In December 2016 the Central Electricity Regulatory Commission allowed compensatory relief for Tata Power from the electricity procuring states under the Force Majeure clause after having awarded in February 2014 a compensatory tariff of 52 paise per unit; however the orders are subject to the outcome of a pending appeal in the Supreme Court. The compensatory relief also is to be adjusted against profits made in sale of coal from the Indonesian mines where the companies have a stake.

In 2007, Tata Power had acquired a 30% stake in two Indonesian thermal coal companies owned by PT Bumi Resources—PT Kaltim Prima Coal (KPC) and PT Arutmin Indonesia— for about $1.1 billion as part of a strategy to provide low cost coal for the Mundra UMPP.

In 2014, Tata Power agreed to sell a 30% stake it held in PT Arutmin Indonesia, to the Bakrie Group for a sale consideration of $510 million (later revised to $400 million). No date has been set for his sale closure, which is pending regulatory clearances from the authorities

The company had requested Central Electricity Regulatory Commission to allow a tariff hike to about Rs 3.00 per unit

The company had petitioned the CERC to rule whether the company can claim relief under any/all of the following:

- Article 13 of the PPA due to Change in Law
The company stand is that the definition of law under the PPA is an inclusive (and not exhaustive) definition. The definition of law covers 'any law' and is not restricted to Indian law. The term 'law' is required to be interpreted in a contextual basis with a view to give business efficacy to the PPA since the project is based on imported coal and the fuel supply arrangements are a part of the Project Documents. The definition of Law must be given a plenary meaning and cannot be read down by confining it to Indian laws. The promulgation and enforcement of 'Regulation of Ministry of Energy and Mineral Resources No. 17 of 2010 regard procedure for Setting Mineral and Coal Benchmark Selling Price' dated 23.09.2010 by Government of Indonesia ("Indonesian Regulations") led to an unprecedented, uncontrollable and unforeseeable rise in coal prices which constitutes a 'Change in Law' under the PPA.

- Article 12 of the PPA, pertaining to Force Majeure
The definition of Force Majeure under Article 12.3 of the PPA covers "any event or circumstance or combination of events or circumstances that wholly or partly prevents or unavoidably delays an Affected Party in performing its obligations under the PPA to the extent such events or circumstances are not within the reasonable control, directly or indirectly of the Affected Party and could not have been avoided if the Affected Party had taken reasonable care". Tata Power is arguing that the promulgation of the Indonesian Regulation is an event which is beyond its control and has made it impossible for the company to perform its obligations as per the contracted price. So this is covered as a Force Majeure event under Article 12.3 of the PPA.
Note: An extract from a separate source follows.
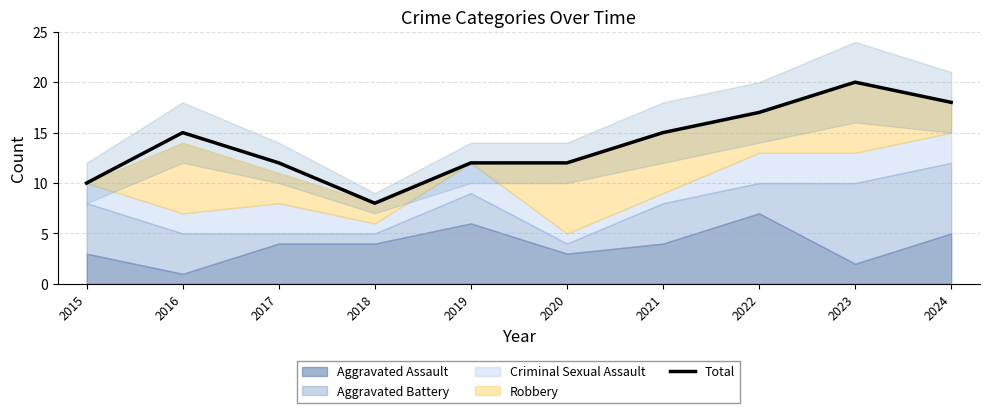

Count the number of categories in the chart.

10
- CERC's power to 'regulate' tariff by exercising its powers under Section 79(1)(b) of the Electricity Act, 2003.
Tata Power is arguing that CERC has the power under Section 79(1)(b) of the Electricity Act, 2003 to revisit/restructure the tariff for a power project if the project has lost its viability and it has become
commercially impossible for the project owner to perform its contractual obligations.

On 18 July 2012 the Central Electricity Regulatory Commission deferred a decision on Tata Power's petition. Central Electricity Regulatory Commission has asked the company to go back and take recourse to the dispute resolution provisions of the power purchase agreement (PPA) before seeking relief from the Central Electricity Regulatory Commission.

On 25 October 2012 the CERC admitted the petition for hearing since the consultative process under Article 17.3 of the Power Purchase Agreement (PPA) between Coastal Gujarat Power Ltd and the lead procurer, Gujarat Urja Vikas Nigam Limited (GUVNL) had failed. The petition will now be renotified for hearing on 4 December 2012.